Uncharted Territory for Comeback Canadiens
Does “anything” include an almost-unprecedented comeback from three games down? It’s at least possible. The 2015 Canadiens proved it, from both perspectives. When they dispatched the Senators, another Cinderella team in their own right, in six games, they too had taken a three-game lead only to lose the next two, leading to a few anxious moments en route to a 2-0 Game 6 win, which was only cemented by a (literally) last-second Pacioretty goal.
All the Canadiens need is one win for confidence to build in their locker room and doubt to creep into the Lightning’s.
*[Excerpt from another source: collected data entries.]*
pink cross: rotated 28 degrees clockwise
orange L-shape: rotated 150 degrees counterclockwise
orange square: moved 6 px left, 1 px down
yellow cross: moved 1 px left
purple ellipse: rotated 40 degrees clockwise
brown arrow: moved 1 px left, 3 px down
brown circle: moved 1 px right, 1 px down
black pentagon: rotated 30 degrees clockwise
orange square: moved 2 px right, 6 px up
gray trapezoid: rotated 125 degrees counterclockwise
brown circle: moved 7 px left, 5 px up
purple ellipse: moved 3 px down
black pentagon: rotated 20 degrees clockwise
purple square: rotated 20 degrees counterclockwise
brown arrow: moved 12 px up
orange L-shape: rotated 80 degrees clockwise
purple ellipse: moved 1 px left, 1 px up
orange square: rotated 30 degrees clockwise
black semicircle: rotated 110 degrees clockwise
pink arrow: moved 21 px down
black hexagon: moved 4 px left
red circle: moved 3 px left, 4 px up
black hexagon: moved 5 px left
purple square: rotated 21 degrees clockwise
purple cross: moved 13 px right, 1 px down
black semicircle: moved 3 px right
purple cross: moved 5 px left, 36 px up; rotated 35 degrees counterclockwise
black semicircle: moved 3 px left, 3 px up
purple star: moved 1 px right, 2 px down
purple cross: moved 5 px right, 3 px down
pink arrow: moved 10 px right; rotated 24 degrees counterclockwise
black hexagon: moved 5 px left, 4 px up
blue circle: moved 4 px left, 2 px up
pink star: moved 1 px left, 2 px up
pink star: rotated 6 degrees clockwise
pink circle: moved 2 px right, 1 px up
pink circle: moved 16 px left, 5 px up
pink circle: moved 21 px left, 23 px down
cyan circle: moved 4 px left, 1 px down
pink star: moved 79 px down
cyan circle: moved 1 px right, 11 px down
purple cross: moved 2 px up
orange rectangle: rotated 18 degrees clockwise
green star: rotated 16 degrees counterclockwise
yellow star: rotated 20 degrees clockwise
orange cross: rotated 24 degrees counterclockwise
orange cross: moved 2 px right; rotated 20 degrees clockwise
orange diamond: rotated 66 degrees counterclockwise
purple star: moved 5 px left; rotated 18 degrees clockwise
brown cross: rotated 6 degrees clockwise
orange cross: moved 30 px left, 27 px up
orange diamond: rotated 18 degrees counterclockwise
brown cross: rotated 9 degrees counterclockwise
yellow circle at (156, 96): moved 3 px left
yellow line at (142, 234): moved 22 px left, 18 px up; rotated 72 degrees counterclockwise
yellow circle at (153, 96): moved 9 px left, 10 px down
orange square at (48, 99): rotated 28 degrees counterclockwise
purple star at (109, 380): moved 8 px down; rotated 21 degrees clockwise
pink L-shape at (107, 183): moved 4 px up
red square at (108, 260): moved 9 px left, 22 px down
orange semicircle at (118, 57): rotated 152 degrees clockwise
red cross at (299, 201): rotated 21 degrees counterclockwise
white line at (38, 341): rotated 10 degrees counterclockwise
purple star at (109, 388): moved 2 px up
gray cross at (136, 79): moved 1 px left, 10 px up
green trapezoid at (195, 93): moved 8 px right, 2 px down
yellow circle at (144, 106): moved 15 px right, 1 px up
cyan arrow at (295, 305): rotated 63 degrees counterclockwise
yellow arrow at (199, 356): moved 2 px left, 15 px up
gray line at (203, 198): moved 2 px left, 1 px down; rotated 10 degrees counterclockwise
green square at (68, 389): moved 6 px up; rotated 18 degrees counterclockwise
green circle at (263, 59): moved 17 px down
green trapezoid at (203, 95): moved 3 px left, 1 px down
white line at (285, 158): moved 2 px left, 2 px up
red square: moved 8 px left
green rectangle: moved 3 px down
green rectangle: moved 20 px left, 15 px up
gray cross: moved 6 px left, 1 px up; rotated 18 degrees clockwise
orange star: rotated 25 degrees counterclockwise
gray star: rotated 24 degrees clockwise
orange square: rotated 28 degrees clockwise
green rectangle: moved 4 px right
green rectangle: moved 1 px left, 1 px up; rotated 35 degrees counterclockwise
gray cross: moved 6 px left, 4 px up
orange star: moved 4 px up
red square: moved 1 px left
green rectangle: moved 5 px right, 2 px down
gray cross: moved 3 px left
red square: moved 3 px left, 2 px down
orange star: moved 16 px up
Granted, that’s all they can realistically dream about at this stage, a win in Game 4, because the ultimate goal of a Stanley Cup seems so far away. However, with the pressure effectively all on the Lightning to close this series out, that can work to the Canadiens’ advantage to get on the board in this series, at which point a 3-1 deficit seems significantly less insurmountable considering what the Canadiens have already accomplished this postseason.
It’s not going to be easy. Winning the Stanley Cup isn’t meant to be, but it should at least be easier to envision considering that’s what at stake. Far away or not, the Canadiens still haven’t been this close since they last won it all in 1993. There aren’t any other opponents to go through. The Lightning are it. That should count for something, even if the Lightning themselves seem insurmountable as opponents, even if only based on their history against the Canadiens, including a 4-0 sweep during the 2019-20 regular season.
The Lightning also swept the Canadiens the first time the two sides met in the teams’ collective playoff history, ultimately winning the Cup in 2004. Little did each side know it would set the tone for each of their playoff meetings to come. Even if it’s hard to believe the Canadiens can come back here, it’s very much conceivable they don’t want history to repeat itself, in the sense that they want to prove themselves with at least one win. If they do, look out. True, the Canadiens technically don’t want history to repeat itself relative to 2015 either, but it’s what they have to look to for inspiration that it can be done.